### Study material
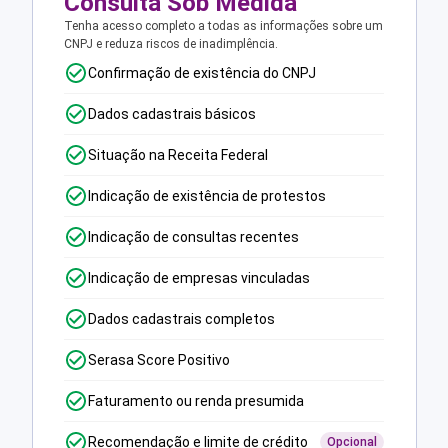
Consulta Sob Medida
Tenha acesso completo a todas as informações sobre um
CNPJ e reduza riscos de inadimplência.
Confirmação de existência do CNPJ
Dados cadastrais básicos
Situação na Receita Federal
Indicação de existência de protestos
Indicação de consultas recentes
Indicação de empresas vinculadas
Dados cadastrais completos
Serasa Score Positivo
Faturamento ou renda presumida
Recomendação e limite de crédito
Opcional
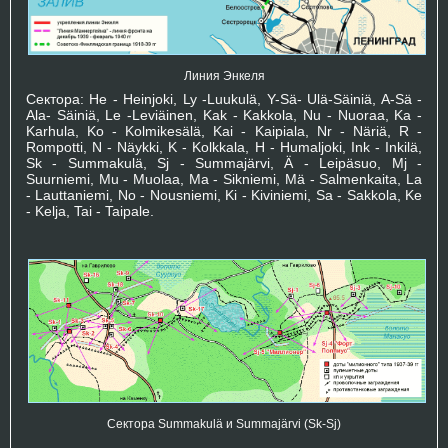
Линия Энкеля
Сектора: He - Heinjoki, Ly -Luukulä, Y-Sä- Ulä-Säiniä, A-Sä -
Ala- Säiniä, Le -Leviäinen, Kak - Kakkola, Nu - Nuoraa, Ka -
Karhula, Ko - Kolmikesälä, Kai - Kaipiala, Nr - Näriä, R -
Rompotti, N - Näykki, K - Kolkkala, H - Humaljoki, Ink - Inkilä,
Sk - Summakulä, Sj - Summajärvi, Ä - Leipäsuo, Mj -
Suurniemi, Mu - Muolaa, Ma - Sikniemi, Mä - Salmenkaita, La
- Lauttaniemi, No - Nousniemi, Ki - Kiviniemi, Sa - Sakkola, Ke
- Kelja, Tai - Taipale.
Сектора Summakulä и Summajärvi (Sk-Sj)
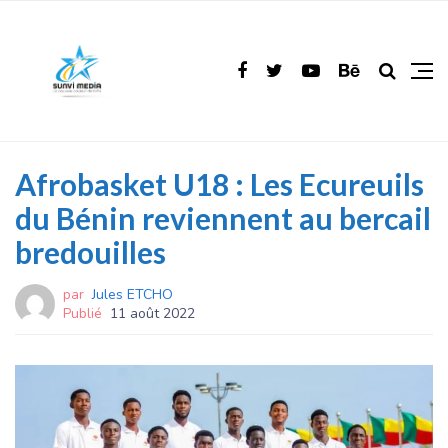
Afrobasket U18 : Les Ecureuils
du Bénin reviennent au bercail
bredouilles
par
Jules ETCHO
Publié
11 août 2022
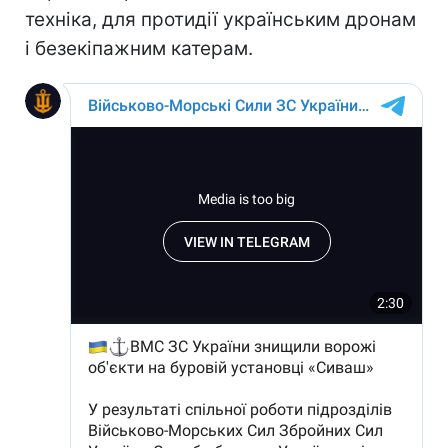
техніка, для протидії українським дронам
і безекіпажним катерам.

### To do
Except for the pictures, copy every line of the records above exactly.

### Solution to the exercise
Consulta Sob Medida
Tenha acesso completo a todas as informações sobre um
CNPJ e reduza riscos de inadimplência.
Confirmação de existência do CNPJ
Dados cadastrais básicos
Situação na Receita Federal
Indicação de existência de protestos
Indicação de consultas recentes
Indicação de empresas vinculadas
Dados cadastrais completos
Serasa Score Positivo
Faturamento ou renda presumida
Recomendação e limite de crédito
Opcional
Линия Энкеля
Сектора: He - Heinjoki, Ly -Luukulä, Y-Sä- Ulä-Säiniä, A-Sä -
Ala- Säiniä, Le -Leviäinen, Kak - Kakkola, Nu - Nuoraa, Ka -
Karhula, Ko - Kolmikesälä, Kai - Kaipiala, Nr - Näriä, R -
Rompotti, N - Näykki, K - Kolkkala, H - Humaljoki, Ink - Inkilä,
Sk - Summakulä, Sj - Summajärvi, Ä - Leipäsuo, Mj -
Suurniemi, Mu - Muolaa, Ma - Sikniemi, Mä - Salmenkaita, La
- Lauttaniemi, No - Nousniemi, Ki - Kiviniemi, Sa - Sakkola, Ke
- Kelja, Tai - Taipale.
Сектора Summakulä и Summajärvi (Sk-Sj)
Afrobasket U18 : Les Ecureuils
du Bénin reviennent au bercail
bredouilles
par
Jules ETCHO
Publié
11 août 2022
техніка, для протидії українським дронам
і безекіпажним катерам.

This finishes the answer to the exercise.